I have a chance to sell to a collector but not sure if I want to get run 
over in the process. I want to be in the ballpark and worth my time. 
My other option is to do some light cleaning of the items, group 
like together and put them up on ebay. 
These belong to my son. I am just the poor middle person.


----------



## clovis (May 13, 2002)

I've sold quite a bit of old house hardware in the past on eBay, and did very well on many lots.

When I was selling, Eastlake style stuff was very hot...and not much else was.

If I were you, I would NOT clean any of it. Let the buyer do the cleaning. 

I would also check *completed listings on ebay* as a guideline for value. In my experience, prices were all over the board. I'd figure out a ball park price on eBay's completed listings, and try to hammer out a deal with the collector, unless you have some great stuff and want to list it.


----------



## ladytoysdream (Dec 13, 2008)

What I meant by cleaning was to take a dry cloth and wipe the grime off a few pieces. 

I been searching on ebay the last few hours and learning a LOT 

What I have in the box currently, I don't think any of it has big value. 

The collector offered $ 25 and wanted me to meet him halfway. I think we are are like 30 miles apart, and I drive a full size pickup and don't normally go his direction. He will have to sweeten the deal depending on how serious he is.


----------



## clovis (May 13, 2002)

ladytoysdream said:


> What I meant by cleaning was to take a dry cloth and wipe the grime off a few pieces.
> 
> I been searching on ebay the last few hours and learning a LOT
> 
> ...


Cool.

Much of the old house hardware doesn't bring much, especially the plain stuff.

I don't know how much you have, but $25 doesn't sound like much, _especially driving 30 miles round trip at $3.19 a gallon._


----------



## ladytoysdream (Dec 13, 2008)

Our gas is $ 3.23 a gallon. Ouch  
Well the son said he would dig out some more items. 
If he does, the collector can come here to see them


----------



## clovis (May 13, 2002)

Thanks for the PM, Lady.

FWIW, I've been thinking about your hardware since I last posted. I have messed with old houses for years, and sold quite a bit of hardware on ebay in the past...and never once have I heard of anyone collecting hardware. I bet your buyer is a reseller, which is fine, as long as you know that.

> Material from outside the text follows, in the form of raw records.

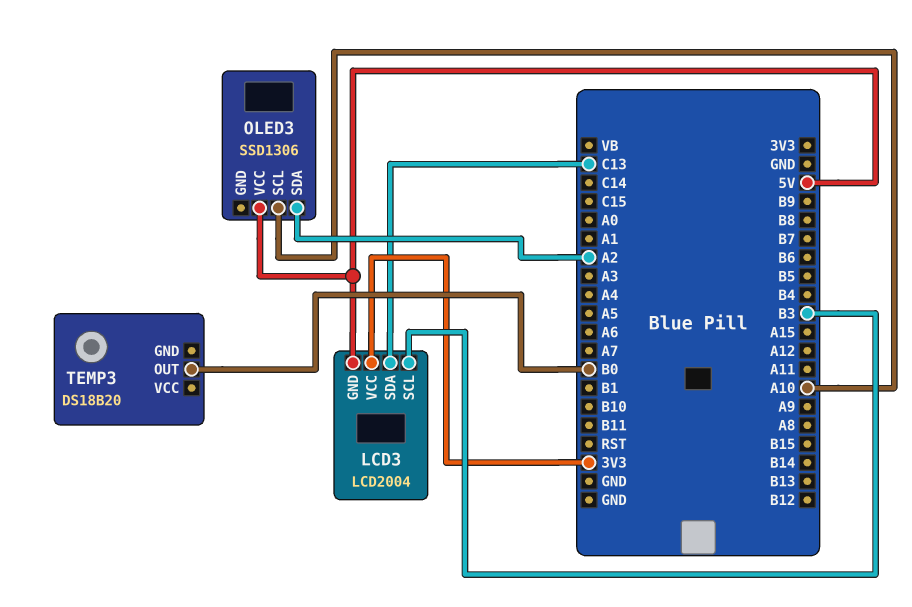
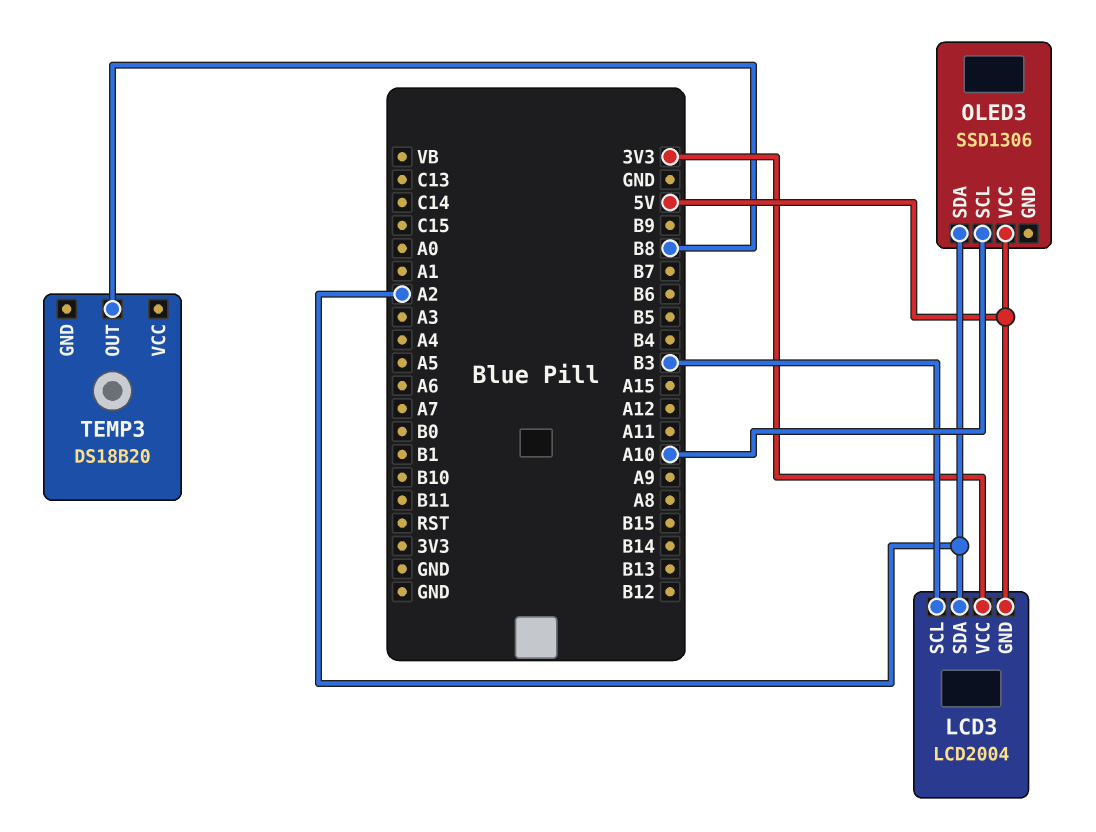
LCD3 pin SDA: C13 -> A2
TEMP3 pin OUT: B0 -> B8

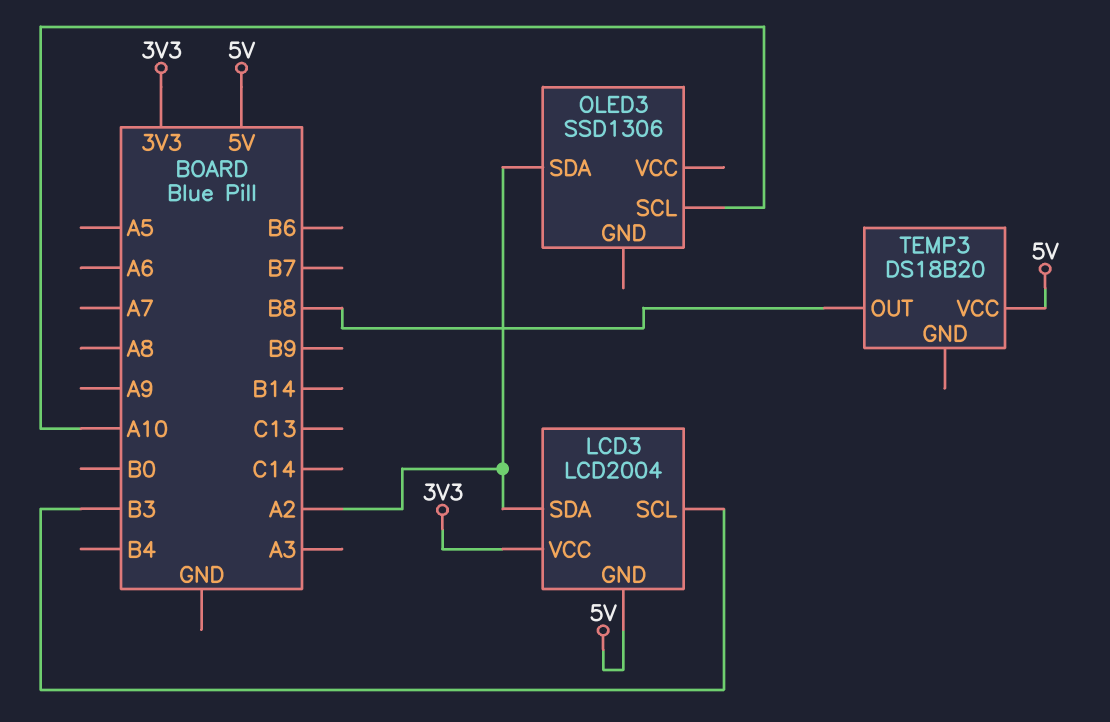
OLED3 pin VCC: 5V -> none
TEMP3 pin VCC: none -> 5V

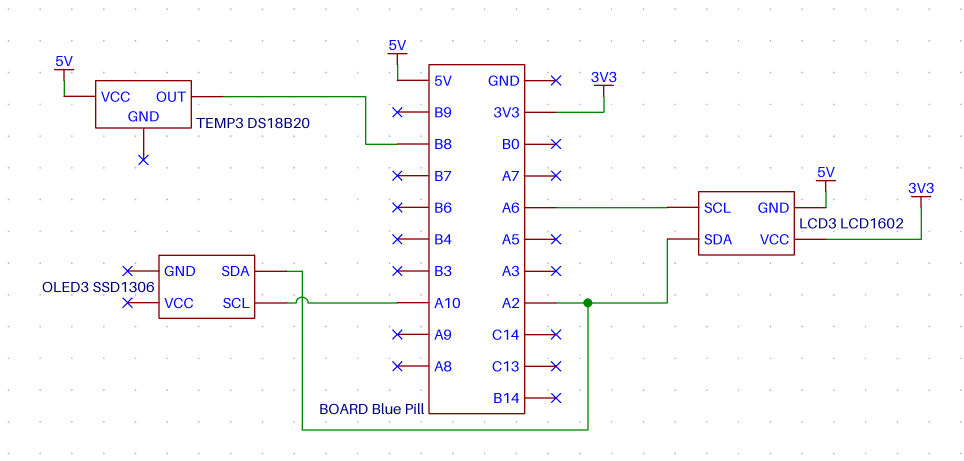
LCD3: LCD2004 -> LCD1602
LCD3 pin SCL: B3 -> A6

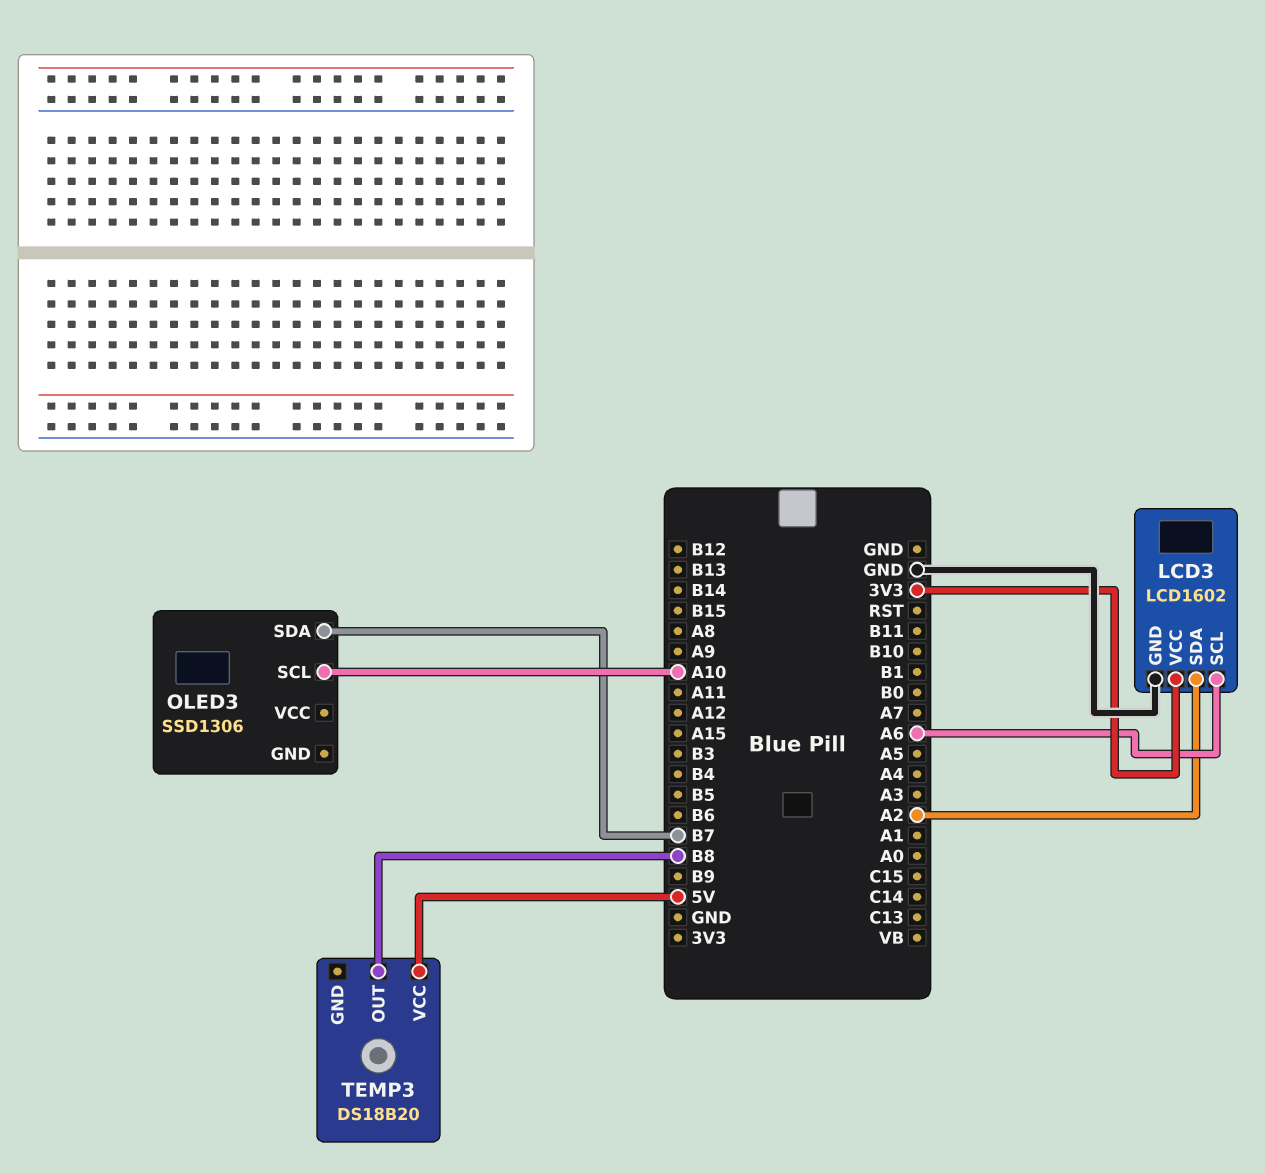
LCD3 pin GND: 5V -> GND
OLED3 pin SDA: A2 -> B7

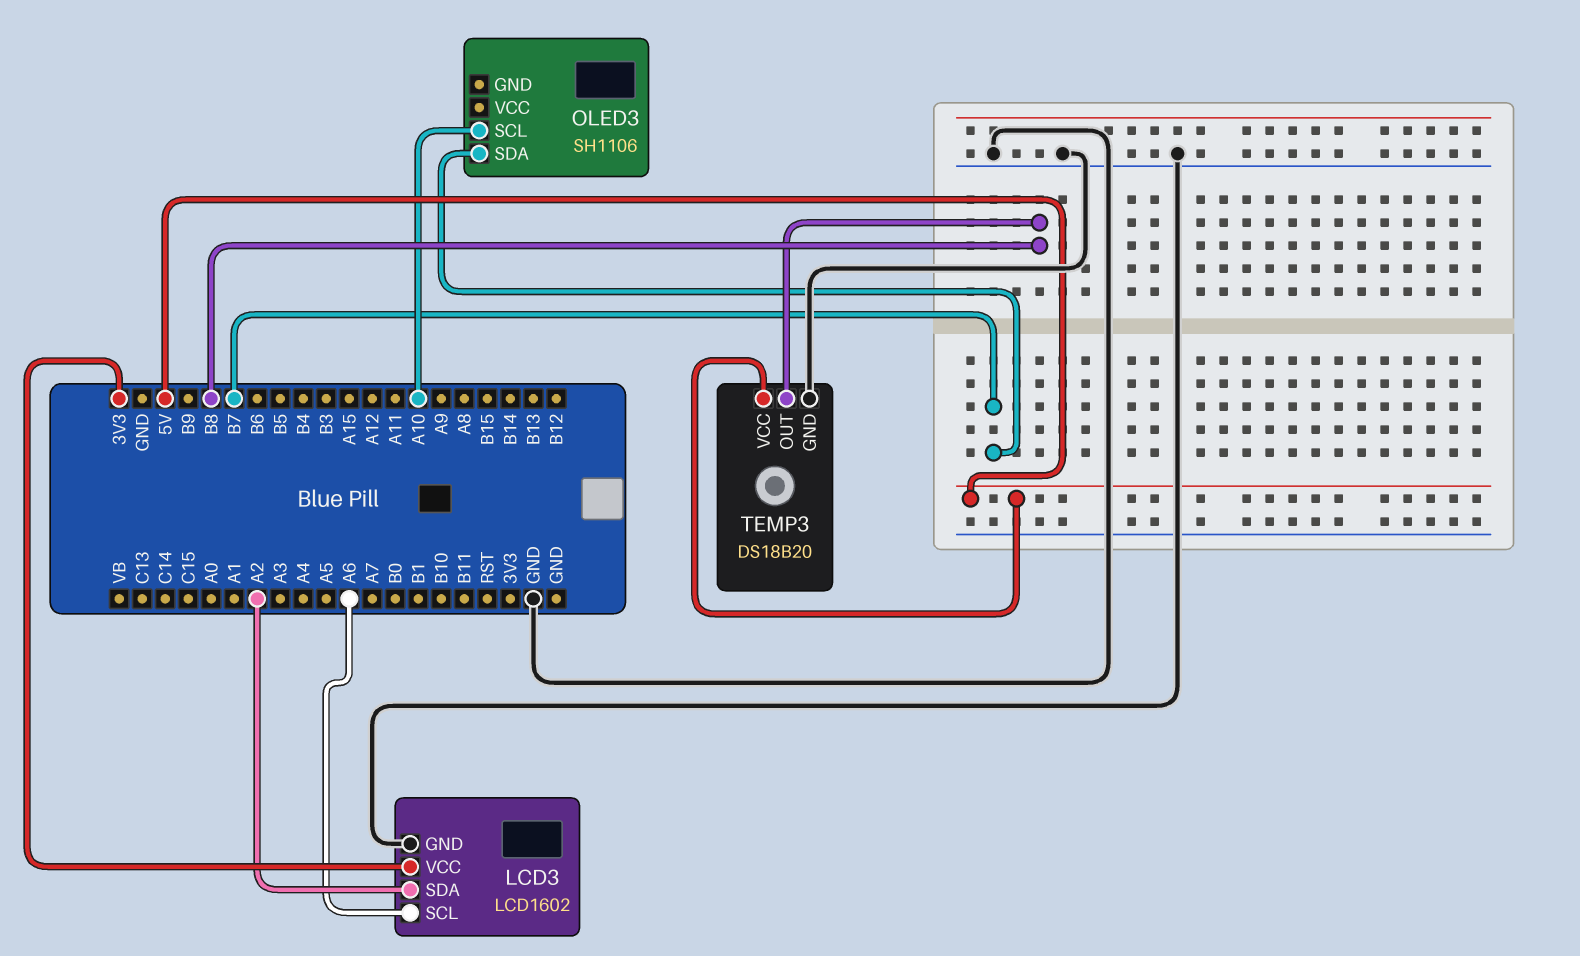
OLED3: SSD1306 -> SH1106
TEMP3 pin GND: none -> GND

If you wanted to max out your profit potential, you could always list the stems, the knobs, set screws, etc. separately. As well, you could list the hinges (always in pairs), window locks, knobs, etc. separately as well.

No way would I ever burn $5 in gas and an hour of my life to sell $25 worth of hardware, especially since the post office offers flat rate boxes!


----------



## ladytoysdream (Dec 13, 2008)

Clovis, good advice, thank you 

Probably the wanna be buyer is a reseller. Which is okay with me, as long as he offers the right $$ and cash. We all have to make a few dollars here and there. 
But actually he did me a favor because I have a better idea what is more valuable when I am out garage saling now. Ebay search is a good thing. 

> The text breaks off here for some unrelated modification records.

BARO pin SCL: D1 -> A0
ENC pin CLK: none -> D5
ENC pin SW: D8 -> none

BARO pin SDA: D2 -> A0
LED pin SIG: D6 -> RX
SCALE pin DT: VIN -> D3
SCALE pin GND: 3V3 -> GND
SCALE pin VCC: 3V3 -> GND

Years ago, we used to have a store locally that sold old house stuff. Doors, windows, floor grates, bathroom fixtures, misc hardware, etc. I could have took this box of stuff to them. They moved to another city and I don't know if they are still in business or not.


----------



## clovis (May 13, 2002)

Indianapolis used to have at least 3 architectural salvage companies. One of them was just great. They treated everyone the same, whether you were looking for a single plain door hinge or a pristine hand carved Eastlake mantle.

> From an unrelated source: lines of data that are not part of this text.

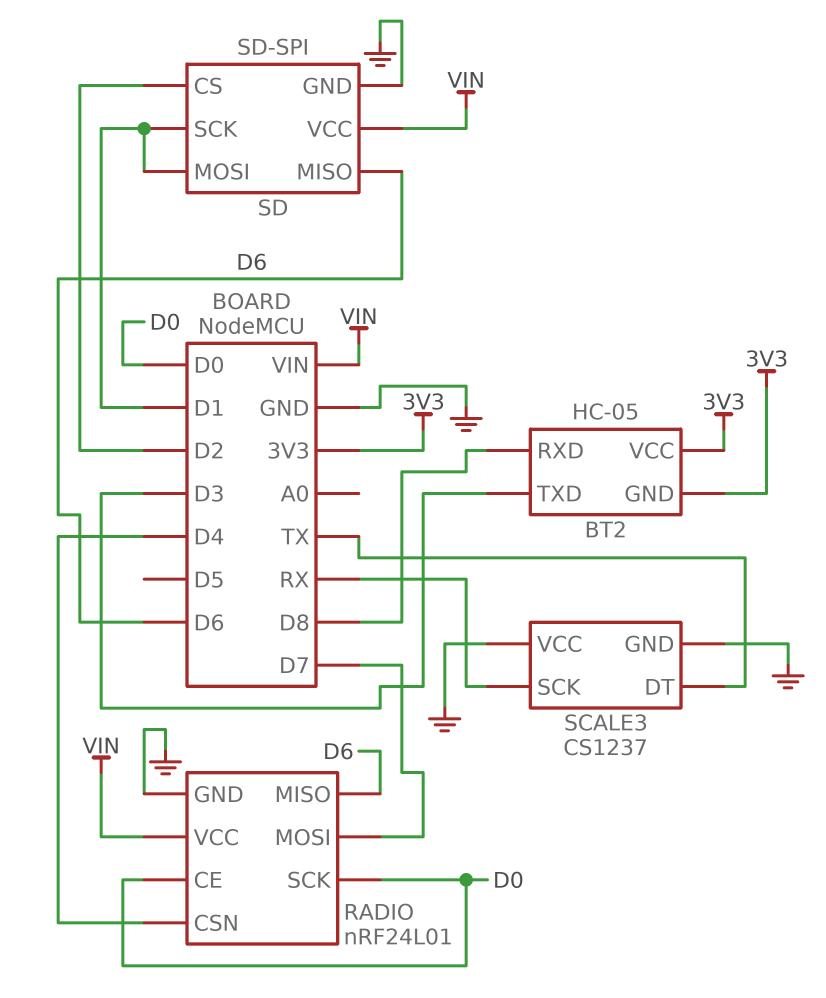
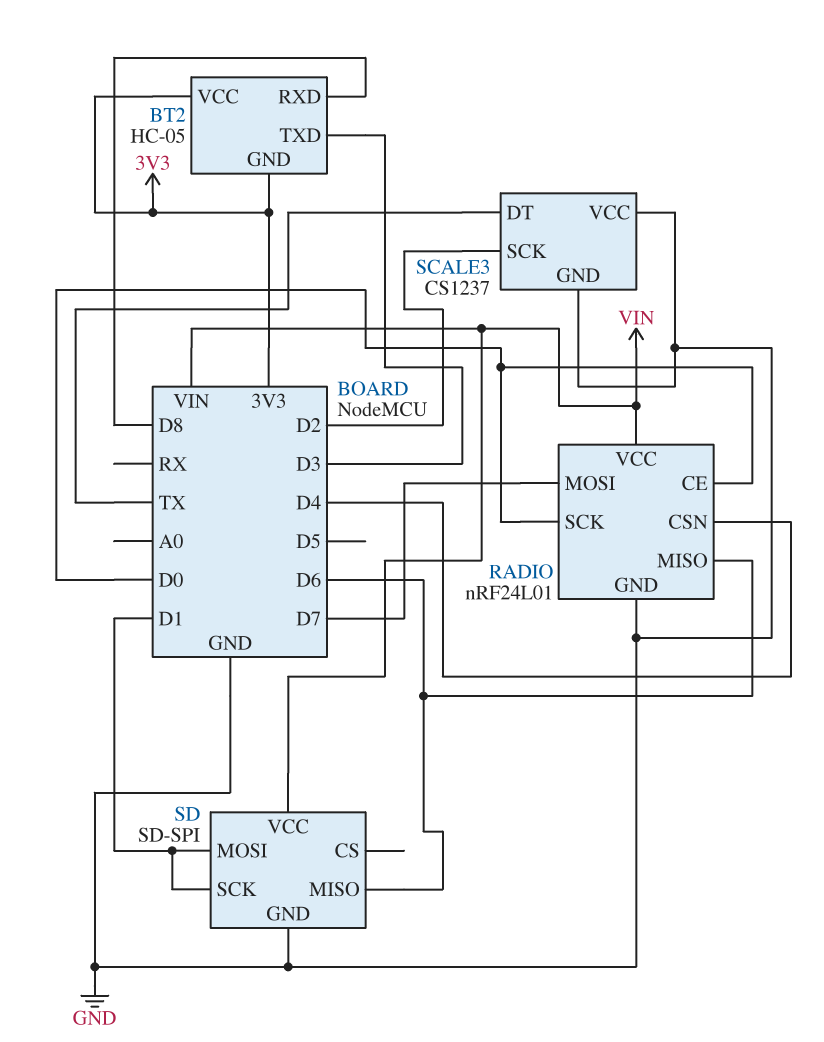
SCALE3 pin SCK: RX -> D2
SD pin CS: D2 -> none

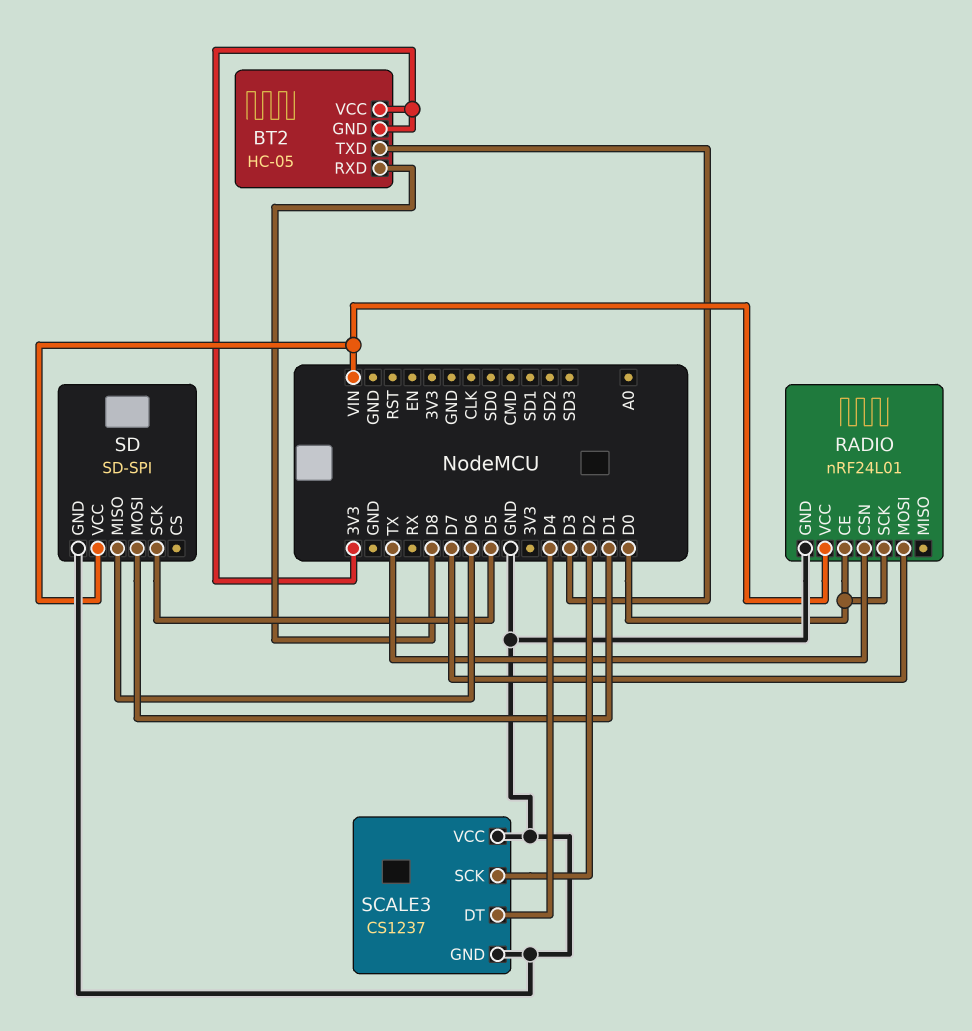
RADIO pin CSN: D4 -> TX
RADIO pin MISO: D6 -> none
SCALE3 pin DT: TX -> D4
SD pin SCK: D1 -> D5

That place was called Tim and Billy's, and we used to occasionally go there on Saturdays, back when my wife and I were dating...remember those days when there were romantic days with your significant other, before kids? Lunch at a bistro, Starbucks, antique malls, museums, and Tim and Billy's?

That place had a brisk business. It was unbelievable to see the stuff that sold there.

As a side note, that place didn't pay much for the salvage that was brought to them. We were outside one day, and an old guy pulled in with a pick up truck full of salvage. This was nice stuff; mostly eave brackets and doors off of a Victorian era house. Tim was more concerned about the stuff being stolen, and grilled the guy about the origins of the salvage. I overheard him offer $75 for the whole load, and the seller settled later for $100. At the time, they were charging $75 for a single bracket in their store. Kind of a dumb story, but I found it interesting at the time. 

Good luck with your salvage. I hope it brings $$$ on ebay!


----------



## clovis (May 13, 2002)

Got an update on the hardware???


----------



## ladytoysdream (Dec 13, 2008)

Hi. 
Just sitting in the box here. Should ask the son if he wants me to sell it to that guy locally or what. But the buyer would have to come here. I was hoping the son would dig out more stuff if he has it. He has so much on his plate lately, not sure if I need to stress him out any more though. Him and his wife just got custody of a baby and the baby's father moved in with them also. ( her brother )


----------